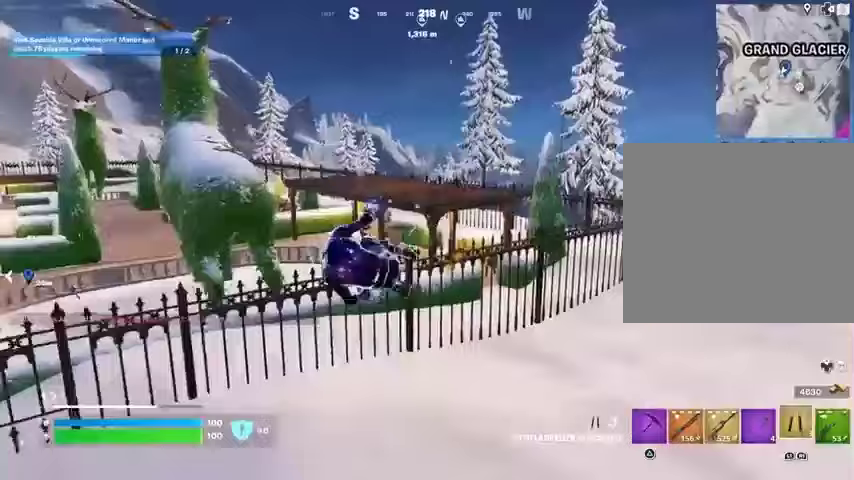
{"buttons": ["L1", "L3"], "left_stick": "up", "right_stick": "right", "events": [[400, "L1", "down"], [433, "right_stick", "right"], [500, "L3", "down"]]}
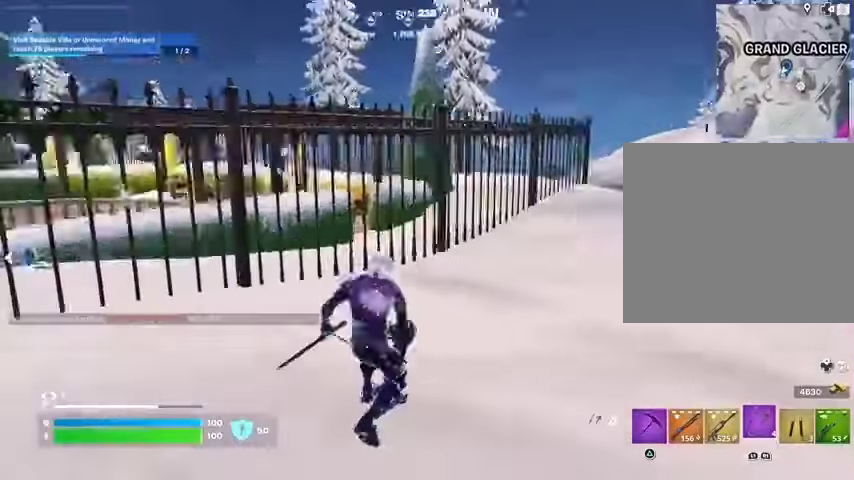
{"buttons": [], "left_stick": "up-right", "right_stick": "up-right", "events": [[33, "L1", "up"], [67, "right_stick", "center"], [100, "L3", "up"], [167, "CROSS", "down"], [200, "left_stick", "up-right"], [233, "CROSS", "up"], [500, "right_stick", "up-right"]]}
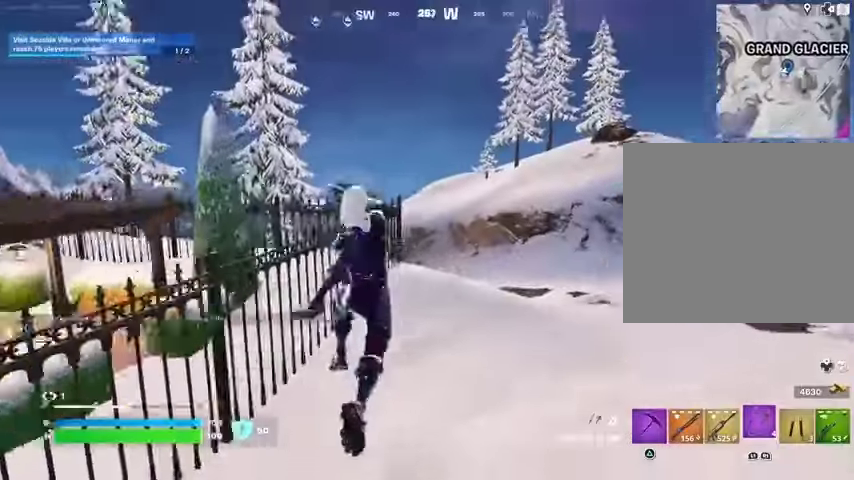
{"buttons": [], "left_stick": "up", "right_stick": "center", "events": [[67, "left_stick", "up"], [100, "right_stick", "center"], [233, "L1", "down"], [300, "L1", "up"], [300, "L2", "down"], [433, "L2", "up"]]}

----------

*Instructions to follow*
Without including the pictures, copy all of the data exactly.

*Solution*
{"buttons": ["L1", "L3"], "left_stick": "up", "right_stick": "right", "events": [[400, "L1", "down"], [433, "right_stick", "right"], [500, "L3", "down"]]}
{"buttons": [], "left_stick": "up-right", "right_stick": "up-right", "events": [[33, "L1", "up"], [67, "right_stick", "center"], [100, "L3", "up"], [167, "CROSS", "down"], [200, "left_stick", "up-right"], [233, "CROSS", "up"], [500, "right_stick", "up-right"]]}
{"buttons": [], "left_stick": "up", "right_stick": "center", "events": [[67, "left_stick", "up"], [100, "right_stick", "center"], [233, "L1", "down"], [300, "L1", "up"], [300, "L2", "down"], [433, "L2", "up"]]}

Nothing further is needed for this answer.